The Holy Spirit is a Person possessing a form knowable by the spirit/heaven dimension of heaven/earth and is one Spirit with our spirits. Jesus Christ is a Person possessing a form knowable by the physical/earth dimension of heaven/earth and is one Flesh with our bodies.
 
Relationship
The Father dwells IN Christ Jesus, the Spirit of God and the Son of God, always together, NEVER EVER separate in any way, and expresses Himself through Them that Father might be seen and known by His creation. The relationship by which one Person, Father God, can dwell in and together with two other Persons, always together, is called symmorphy - I am in the Father and the Father in Me.

God is eternal; therefore, His dwelling in and revealing Himself by Spirit and Son is always NOW. God is infinite; therefore, His dwelling in and revealing Himself by Spirit and Son is always HERE. God is a Person; therefore, He dwells in and reveals Himself only by very personal Persons.

Defining Symmorphy to Father and Son
Let’s recast our definition of symmorphy to fit Father and Son.

Noun: 1. The state or condition of the Son being fused utterly together with the Father such that the two Persons, Father and Son, exist and express themselves together as one. 2. Two persons, Father and Son, sharing the same form.
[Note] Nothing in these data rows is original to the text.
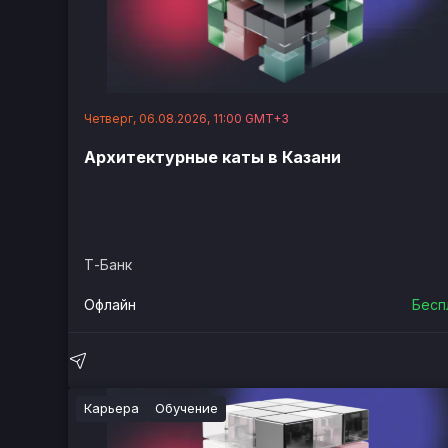
Четверг, 06.08.2026, 11:00 GMT+3
Архитектурные каты в Казани
Т-Банк
Офлайн
Бесп
Карьера
Обучение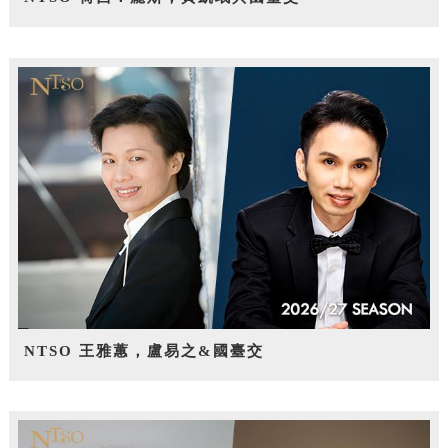
NTSO 王雅蕙，盧易之&國臺交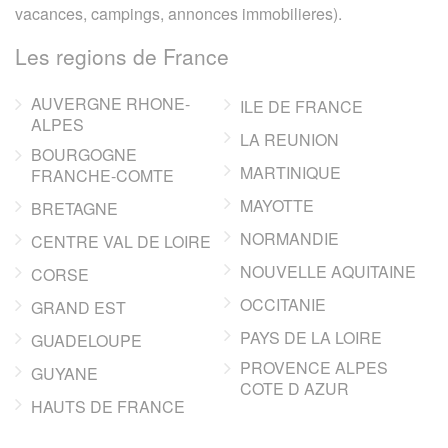
vacances, campings, annonces immobilieres).
Les regions de France
AUVERGNE RHONE-
ILE DE FRANCE
ALPES
LA REUNION
BOURGOGNE
MARTINIQUE
FRANCHE-COMTE
MAYOTTE
BRETAGNE
NORMANDIE
CENTRE VAL DE LOIRE
NOUVELLE AQUITAINE
CORSE
OCCITANIE
GRAND EST
PAYS DE LA LOIRE
GUADELOUPE
PROVENCE ALPES
GUYANE
COTE D AZUR
HAUTS DE FRANCE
Verb: 1. Energizing the processes by which the Son, an eternal and omnipresent Human, and God are fused together as one. 2. Father and Son being formed together, formed together with, having the same form, being fashioned together. 3. The Son actively engaging with the Father as one Person together.

What Is Man?
As I finished recasting the definitions of Symmorphy in the last slide, I found myself gazing into infinity and eternality. I can see no end, yet this Symmorphic God is ALL HERE NOW and Personal in me.

Yet what am I? I’m just a little man, pacing back and forth in his pajamas this morning between writing every line.

What is man that You are mindful of him, or the son of man that You visit with Him? – And there I will meet with you, and I will speak with you from above the mercy seat (Exodus 25:22).

What is a God who lives in my heart?